Material supplied ->
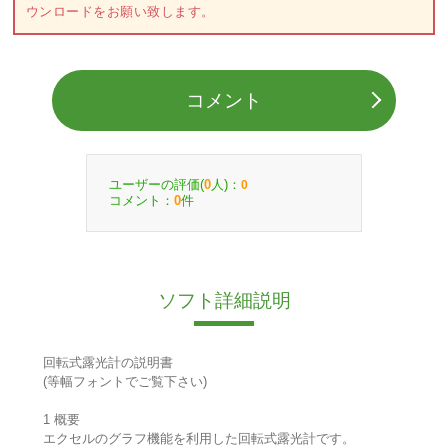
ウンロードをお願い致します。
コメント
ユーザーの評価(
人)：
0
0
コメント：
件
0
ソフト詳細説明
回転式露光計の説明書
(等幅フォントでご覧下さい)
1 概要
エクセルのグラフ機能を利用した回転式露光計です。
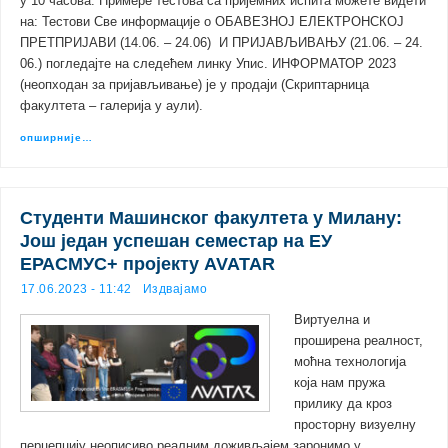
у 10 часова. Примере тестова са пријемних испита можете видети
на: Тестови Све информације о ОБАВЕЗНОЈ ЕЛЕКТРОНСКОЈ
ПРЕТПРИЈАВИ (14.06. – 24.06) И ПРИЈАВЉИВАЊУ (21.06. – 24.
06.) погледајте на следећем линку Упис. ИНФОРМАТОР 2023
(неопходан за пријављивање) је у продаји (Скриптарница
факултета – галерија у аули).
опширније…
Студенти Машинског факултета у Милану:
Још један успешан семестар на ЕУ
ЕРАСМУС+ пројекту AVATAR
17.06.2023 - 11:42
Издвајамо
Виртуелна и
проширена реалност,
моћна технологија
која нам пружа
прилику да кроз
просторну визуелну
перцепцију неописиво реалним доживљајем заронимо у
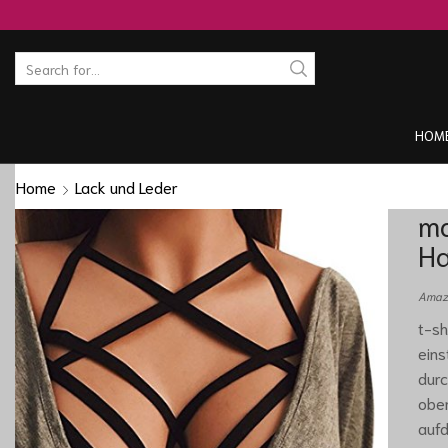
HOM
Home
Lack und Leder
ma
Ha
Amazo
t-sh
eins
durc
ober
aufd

What is required ->
Extract the text read from every item above, reproducing each line without any change. Leave the pictures out of your answer.

Response to the task ->
ウンロードをお願い致します。
コメント
ユーザーの評価(
人)：
0
0
コメント：
件
0
ソフト詳細説明
回転式露光計の説明書
(等幅フォントでご覧下さい)
1 概要
エクセルのグラフ機能を利用した回転式露光計です。
у 10 часова. Примере тестова са пријемних испита можете видети
на: Тестови Све информације о ОБАВЕЗНОЈ ЕЛЕКТРОНСКОЈ
ПРЕТПРИЈАВИ (14.06. – 24.06) И ПРИЈАВЉИВАЊУ (21.06. – 24.
06.) погледајте на следећем линку Упис. ИНФОРМАТОР 2023
(неопходан за пријављивање) је у продаји (Скриптарница
факултета – галерија у аули).
опширније…
Студенти Машинског факултета у Милану:
Још један успешан семестар на ЕУ
ЕРАСМУС+ пројекту AVATAR
17.06.2023 - 11:42
Издвајамо
Виртуелна и
проширена реалност,
моћна технологија
која нам пружа
прилику да кроз
просторну визуелну
перцепцију неописиво реалним доживљајем заронимо у
HOM
Home
Lack und Leder
ma
Ha
Amazo
t-sh
eins
durc
ober
aufd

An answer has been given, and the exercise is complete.